Je vous exhorte en Notre-Seigneur Jésus-Christ, très chère soeur et fille, à graver sur les tablettes de votre coeur, la première de toutes, la lettre que j'écris à toute la communauté; soyez la première à tenir la main au maintien de l'unité et de la vie commune dans votre couvent. Que toutes les Soeurs soient d'accord avec vous dans l'amour de la pauvreté volontaire, même si le monastère a de grandes ressources, car il est facile de les partager avec les indigents. Si par la grâce de l'Esprit-Saint des Soeurs suivent ce conseil, ayez pour celles-là les soins les plus attentifs comme si vous étiez leur mère selon la nature. Et puis avec toutes, soyez humble et bonne, usez davantage des observations que du commandement par autorité.
O ma très chère fille Catherine, lorsque vous sentez au coeur la présence du Crucifié, n'oubliez pas de prier pour Venturin pécheur. Aimez la Croix, lumière du monde, et vous aurez le doux Jésus pendant l'éternité. 0 très aimant Jésus-Christ, embrasez votre fille Catherine de l'amour de votre très douce Passion.
Écrit le samedi après la Pentecôte. - JésusChrist est mon amour. Jésus, gravez votre sainte Passion au cceur de vos servantes que j'aime comme des filles que vous m'avez données.
Venez, colombe sans tache, venez dans les trous de la pierre, dans les fentes de la muraille (Cant., II, 13 et 14).

(1) Il suffit et il vaut mieux qu'ils soient tout intérieurs : il s'agit ici de cette belle vertu qu'on appelle la componction, sentiment très vif de ses péchés, de son indignité, qui donne à la prière un accent de douleur et d'humilité.
(2) Une fois, bien entendu, acquitté la prière vocale de règle, office ou bréviaire. - C'est un écueil assez fréquent pour des personnes pieuses de s'imposer de leur plein gré des prières vocales dont le nombre va en augmentant avec les années de leur vie, si bien que la récitation en devient une charge qui provoque l'ennui ou le sommeil, mais que l'on se fait .un scrupule capital de rejeter. C'est une erreur qui risque de paralyser l'essor de la vie intérieure : il est grandement préférable, une fois dites les seules prières vocales nécessaires, de recourir à l'oraison mentale, ou tout au moins, de réciter des prières vocales, psaumes, chapelet, ou autres, en y cherchant moins une quantité déterminée qu'une occasion de méditer.

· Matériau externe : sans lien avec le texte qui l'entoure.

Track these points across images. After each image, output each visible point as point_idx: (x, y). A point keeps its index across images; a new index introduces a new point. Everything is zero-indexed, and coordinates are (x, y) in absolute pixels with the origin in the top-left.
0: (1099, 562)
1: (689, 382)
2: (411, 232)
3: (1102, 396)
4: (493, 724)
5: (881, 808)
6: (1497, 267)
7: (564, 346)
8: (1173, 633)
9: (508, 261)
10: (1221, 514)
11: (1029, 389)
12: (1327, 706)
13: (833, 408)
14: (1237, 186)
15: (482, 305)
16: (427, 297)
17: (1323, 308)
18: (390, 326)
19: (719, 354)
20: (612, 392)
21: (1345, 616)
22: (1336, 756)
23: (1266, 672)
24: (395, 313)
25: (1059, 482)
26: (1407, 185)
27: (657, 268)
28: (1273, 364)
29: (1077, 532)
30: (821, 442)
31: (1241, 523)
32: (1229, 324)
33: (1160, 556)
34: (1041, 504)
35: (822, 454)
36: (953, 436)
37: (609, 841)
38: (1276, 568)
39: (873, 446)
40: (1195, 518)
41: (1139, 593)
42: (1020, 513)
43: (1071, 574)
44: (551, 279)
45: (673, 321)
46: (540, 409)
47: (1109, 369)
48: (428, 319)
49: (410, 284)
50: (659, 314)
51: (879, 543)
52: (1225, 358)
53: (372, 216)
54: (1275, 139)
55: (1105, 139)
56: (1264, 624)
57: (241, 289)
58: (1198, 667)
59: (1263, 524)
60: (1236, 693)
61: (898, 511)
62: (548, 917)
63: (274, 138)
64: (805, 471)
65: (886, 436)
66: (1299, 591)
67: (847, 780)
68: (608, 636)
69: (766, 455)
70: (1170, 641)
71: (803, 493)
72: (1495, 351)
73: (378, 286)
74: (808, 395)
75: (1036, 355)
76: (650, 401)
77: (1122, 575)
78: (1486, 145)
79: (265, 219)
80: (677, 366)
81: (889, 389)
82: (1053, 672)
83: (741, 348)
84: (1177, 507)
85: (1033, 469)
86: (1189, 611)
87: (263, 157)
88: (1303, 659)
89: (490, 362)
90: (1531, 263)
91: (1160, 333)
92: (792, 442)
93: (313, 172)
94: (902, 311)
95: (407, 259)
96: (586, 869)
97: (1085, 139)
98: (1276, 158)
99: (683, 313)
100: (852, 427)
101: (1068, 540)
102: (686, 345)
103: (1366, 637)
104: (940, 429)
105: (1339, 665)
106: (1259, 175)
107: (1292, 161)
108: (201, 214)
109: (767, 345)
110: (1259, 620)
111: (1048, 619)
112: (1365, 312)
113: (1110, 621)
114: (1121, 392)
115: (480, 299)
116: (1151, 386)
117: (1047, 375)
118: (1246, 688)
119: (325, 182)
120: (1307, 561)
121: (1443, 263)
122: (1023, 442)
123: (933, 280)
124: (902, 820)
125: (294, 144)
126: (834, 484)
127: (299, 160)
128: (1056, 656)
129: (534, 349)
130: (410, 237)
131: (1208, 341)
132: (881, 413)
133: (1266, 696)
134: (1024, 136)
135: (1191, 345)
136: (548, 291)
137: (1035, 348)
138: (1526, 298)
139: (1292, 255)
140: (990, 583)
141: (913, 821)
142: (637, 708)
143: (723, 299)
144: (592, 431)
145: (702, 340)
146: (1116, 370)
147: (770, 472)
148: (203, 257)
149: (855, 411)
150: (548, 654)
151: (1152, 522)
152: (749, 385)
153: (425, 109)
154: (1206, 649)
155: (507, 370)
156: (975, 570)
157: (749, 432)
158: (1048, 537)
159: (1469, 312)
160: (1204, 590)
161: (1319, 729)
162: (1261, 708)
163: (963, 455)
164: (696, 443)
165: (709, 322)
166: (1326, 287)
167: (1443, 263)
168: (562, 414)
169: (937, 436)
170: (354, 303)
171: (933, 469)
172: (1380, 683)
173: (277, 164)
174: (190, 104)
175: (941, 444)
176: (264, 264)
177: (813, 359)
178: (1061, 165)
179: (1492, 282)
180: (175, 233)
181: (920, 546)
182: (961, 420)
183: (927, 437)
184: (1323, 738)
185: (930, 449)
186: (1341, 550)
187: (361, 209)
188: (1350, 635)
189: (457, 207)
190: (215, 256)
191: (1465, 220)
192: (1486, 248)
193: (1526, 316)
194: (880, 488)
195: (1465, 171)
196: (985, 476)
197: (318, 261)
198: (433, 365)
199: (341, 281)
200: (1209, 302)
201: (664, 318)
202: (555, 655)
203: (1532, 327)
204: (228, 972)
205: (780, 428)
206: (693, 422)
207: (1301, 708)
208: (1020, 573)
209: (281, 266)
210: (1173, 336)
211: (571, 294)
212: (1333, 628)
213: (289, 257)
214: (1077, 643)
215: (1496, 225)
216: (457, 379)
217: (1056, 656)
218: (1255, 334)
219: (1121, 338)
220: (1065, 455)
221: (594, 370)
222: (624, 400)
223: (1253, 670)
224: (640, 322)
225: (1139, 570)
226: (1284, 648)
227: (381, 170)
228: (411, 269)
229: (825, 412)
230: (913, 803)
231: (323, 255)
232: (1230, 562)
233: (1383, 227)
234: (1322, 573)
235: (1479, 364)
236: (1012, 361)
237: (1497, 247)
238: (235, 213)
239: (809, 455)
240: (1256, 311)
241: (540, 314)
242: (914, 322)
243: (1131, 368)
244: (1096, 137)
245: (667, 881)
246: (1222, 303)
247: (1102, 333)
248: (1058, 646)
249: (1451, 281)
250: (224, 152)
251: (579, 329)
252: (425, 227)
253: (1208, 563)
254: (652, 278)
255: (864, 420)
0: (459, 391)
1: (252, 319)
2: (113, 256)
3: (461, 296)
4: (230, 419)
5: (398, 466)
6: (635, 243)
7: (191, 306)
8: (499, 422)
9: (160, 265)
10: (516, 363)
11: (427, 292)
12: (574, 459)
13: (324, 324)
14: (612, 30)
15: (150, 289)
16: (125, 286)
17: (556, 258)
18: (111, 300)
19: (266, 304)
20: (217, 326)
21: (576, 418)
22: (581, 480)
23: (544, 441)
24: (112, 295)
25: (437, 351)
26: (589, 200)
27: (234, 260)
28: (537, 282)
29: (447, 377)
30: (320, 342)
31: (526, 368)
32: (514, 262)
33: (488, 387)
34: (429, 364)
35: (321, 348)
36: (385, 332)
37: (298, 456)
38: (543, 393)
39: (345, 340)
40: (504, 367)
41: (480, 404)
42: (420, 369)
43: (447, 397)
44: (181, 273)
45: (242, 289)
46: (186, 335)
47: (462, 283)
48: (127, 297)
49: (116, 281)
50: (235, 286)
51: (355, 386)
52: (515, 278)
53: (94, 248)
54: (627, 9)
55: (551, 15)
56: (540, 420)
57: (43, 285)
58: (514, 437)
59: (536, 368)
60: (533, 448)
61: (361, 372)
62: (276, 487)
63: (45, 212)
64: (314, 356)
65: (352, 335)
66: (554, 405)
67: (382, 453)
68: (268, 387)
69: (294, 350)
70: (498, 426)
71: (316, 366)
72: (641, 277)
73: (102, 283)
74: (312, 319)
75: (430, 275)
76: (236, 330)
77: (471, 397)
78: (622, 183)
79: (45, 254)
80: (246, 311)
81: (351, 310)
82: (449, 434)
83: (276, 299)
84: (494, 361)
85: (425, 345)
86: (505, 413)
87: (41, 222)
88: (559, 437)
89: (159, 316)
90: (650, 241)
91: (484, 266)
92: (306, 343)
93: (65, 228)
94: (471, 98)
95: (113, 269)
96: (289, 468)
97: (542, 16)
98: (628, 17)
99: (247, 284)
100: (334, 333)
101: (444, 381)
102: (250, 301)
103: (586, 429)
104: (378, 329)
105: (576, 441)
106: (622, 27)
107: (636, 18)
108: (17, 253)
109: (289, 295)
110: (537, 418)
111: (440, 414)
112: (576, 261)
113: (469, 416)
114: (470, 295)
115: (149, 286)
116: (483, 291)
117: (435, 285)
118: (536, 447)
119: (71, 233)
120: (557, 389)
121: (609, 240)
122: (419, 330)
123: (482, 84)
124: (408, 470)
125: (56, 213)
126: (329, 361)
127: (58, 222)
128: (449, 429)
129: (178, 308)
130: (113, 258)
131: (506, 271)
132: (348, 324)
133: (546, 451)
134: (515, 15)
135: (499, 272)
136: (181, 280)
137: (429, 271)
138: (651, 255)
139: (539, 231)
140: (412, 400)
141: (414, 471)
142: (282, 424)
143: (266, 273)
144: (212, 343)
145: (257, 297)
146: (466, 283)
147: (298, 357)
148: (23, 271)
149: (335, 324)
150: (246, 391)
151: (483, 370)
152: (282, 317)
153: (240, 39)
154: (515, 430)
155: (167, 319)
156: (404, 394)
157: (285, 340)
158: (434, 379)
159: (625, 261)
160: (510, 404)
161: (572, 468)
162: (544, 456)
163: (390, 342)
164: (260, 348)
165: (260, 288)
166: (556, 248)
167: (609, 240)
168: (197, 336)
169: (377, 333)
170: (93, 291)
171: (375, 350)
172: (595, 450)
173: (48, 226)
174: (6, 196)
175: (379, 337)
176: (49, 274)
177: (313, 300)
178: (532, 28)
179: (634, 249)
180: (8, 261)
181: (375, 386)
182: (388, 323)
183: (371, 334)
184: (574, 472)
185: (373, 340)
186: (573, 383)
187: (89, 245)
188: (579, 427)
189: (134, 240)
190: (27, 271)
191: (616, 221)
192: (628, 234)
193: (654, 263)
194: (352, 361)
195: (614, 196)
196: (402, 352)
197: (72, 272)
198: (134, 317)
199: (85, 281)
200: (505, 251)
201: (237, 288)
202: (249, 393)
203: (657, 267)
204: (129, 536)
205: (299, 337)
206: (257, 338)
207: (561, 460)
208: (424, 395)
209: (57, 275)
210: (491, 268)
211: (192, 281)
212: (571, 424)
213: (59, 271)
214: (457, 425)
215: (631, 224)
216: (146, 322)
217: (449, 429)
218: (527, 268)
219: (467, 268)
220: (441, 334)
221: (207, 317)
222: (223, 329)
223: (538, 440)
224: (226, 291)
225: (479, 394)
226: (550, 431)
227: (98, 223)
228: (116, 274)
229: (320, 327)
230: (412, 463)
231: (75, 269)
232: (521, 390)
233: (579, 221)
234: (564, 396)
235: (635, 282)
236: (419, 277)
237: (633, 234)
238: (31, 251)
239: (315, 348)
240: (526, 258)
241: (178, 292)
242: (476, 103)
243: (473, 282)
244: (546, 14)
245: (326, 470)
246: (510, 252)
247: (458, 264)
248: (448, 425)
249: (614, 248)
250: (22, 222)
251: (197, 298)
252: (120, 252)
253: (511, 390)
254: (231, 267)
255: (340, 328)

(3) Tout ce paragraphe demande explication. A la suite de l'interdit jeté par le pape sur l'Empire, les Dominicaines de Colmar, mal conseillées et cédant aux menaces _ violentes des agents de Louis de Bavière (cf. introduct. : les oeuvres de Venturin, lIl), avaient continué à célébrer les offices et faire dire la messe dans leur chapelle ; leur erreur fut courte, mais elle leur valut des censures qui les privaient des sacrements. C'est alors qu'elles eurent recours à Venturin. - La sainte Suzanne dont il est ici parlé est une vierge romaine, martyrisée sous Dioclétien pour avoir, parce que chrétienne, refusé d'épouser un païen, malgré les menaces de l'empereur; elle obtint par ses prières l'écroulement soudain d'une idole à laquelle on voulait l'obliger à sacrifier : sa fête est le 11 août. - Le passage cité de saint Augustin (Comment. sur l'Évang. de saint Jean, traité XXV, 12) signifie que par la foi, accompagnée de charité, en Jésus-Christ pain des anges et des hommes, aliment qui ne périt pas, mais qui demeure pour la vie éternelle, et que le Fils de l'homme vous donnera (Jean, VI ; 27), l'àme peut recevoir, à défaut du sacrement lui-même, son effet. C'est ce qu'explique Tenter, dans ce très beau passage cité par Clémenti, où se trouve toute la théorie de la communion spirituelle, applicable à tous les cas où la communion réelle est impossible : "O homme, si tu es des membres sains (c'est-à-dire sans péché mortel), devant la privation du sacrement d'Eucharistie que t'inflige l'interdit, sache pour ta consolation que tu n'es pas nécessairement privé de la chose même du sacrement. Car le sacrement, ce sont les espèces sacramentelles, et s'il arrive que des membres du corps mystique de Jésus-Christ soient empêchés, en temps d'interdit, de recevoir ces espèces, toutefois ils ne sont pas privés nécessairement de la chose du sacrement, c'est-à-dire de ses effets ; et même pour eux la perte peut n'être pas grave, parce que rien ne peut leur enlever la chose signifiée et contenue dans le sacrement, c'est-à-dire le Christ lui-même, que les parfaits peuvent toujours en pareille circonstance au moins désirer."